Exercise details >> From the material below, copy exactly the lines beginning with the one that contains "A=4'b1010; B=4'b0011; Cin=0; #10" and ending with the one that contains "res4, res5, res6);"; the pictures stay out.

Dataset records >>
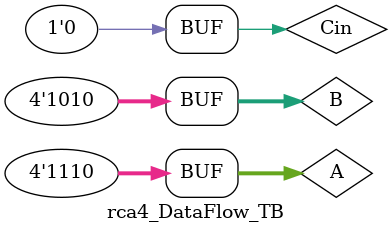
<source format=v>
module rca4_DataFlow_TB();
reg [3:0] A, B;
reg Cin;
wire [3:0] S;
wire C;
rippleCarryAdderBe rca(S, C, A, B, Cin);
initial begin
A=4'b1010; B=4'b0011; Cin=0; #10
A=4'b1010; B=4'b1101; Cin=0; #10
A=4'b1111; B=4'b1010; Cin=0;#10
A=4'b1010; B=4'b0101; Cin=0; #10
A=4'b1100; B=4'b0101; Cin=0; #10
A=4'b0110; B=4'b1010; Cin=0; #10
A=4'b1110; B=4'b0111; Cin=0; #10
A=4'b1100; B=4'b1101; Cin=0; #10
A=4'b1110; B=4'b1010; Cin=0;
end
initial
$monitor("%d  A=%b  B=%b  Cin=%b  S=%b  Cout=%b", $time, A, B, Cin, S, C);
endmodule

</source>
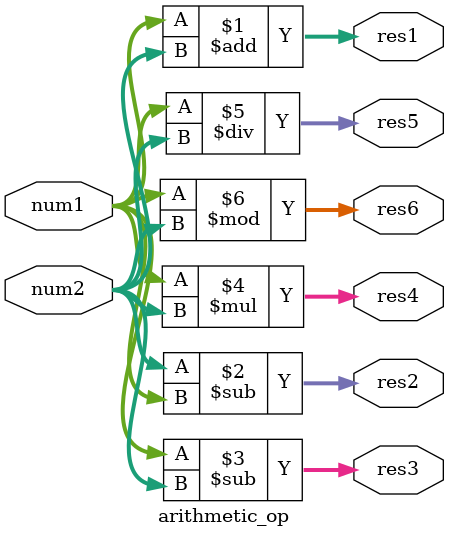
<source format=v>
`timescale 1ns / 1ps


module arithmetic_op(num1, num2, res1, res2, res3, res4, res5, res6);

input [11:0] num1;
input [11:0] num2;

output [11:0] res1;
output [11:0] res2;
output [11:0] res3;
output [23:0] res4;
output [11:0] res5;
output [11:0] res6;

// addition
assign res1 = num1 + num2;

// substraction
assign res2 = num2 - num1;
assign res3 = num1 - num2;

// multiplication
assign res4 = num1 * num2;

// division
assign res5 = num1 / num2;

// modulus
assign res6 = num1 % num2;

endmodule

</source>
==
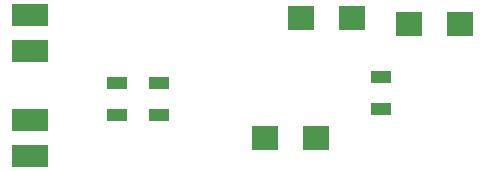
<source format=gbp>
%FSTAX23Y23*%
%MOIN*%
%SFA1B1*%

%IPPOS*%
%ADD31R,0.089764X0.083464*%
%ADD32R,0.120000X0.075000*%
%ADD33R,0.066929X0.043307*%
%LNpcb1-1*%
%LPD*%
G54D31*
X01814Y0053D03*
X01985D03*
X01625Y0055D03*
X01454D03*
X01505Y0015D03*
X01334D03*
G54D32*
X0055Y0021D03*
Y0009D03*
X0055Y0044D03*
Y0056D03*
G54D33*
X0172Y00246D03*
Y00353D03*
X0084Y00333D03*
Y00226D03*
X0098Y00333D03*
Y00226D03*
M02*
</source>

Exercise answer >>
A=4'b1010; B=4'b0011; Cin=0; #10
A=4'b1010; B=4'b1101; Cin=0; #10
A=4'b1111; B=4'b1010; Cin=0;#10
A=4'b1010; B=4'b0101; Cin=0; #10
A=4'b1100; B=4'b0101; Cin=0; #10
A=4'b0110; B=4'b1010; Cin=0; #10
A=4'b1110; B=4'b0111; Cin=0; #10
A=4'b1100; B=4'b1101; Cin=0; #10
A=4'b1110; B=4'b1010; Cin=0;
end
initial
$monitor("%d  A=%b  B=%b  Cin=%b  S=%b  Cout=%b", $time, A, B, Cin, S, C);
endmodule

</source>
<source format=v>
`timescale 1ns / 1ps


module arithmetic_op(num1, num2, res1, res2, res3, res4, res5, res6);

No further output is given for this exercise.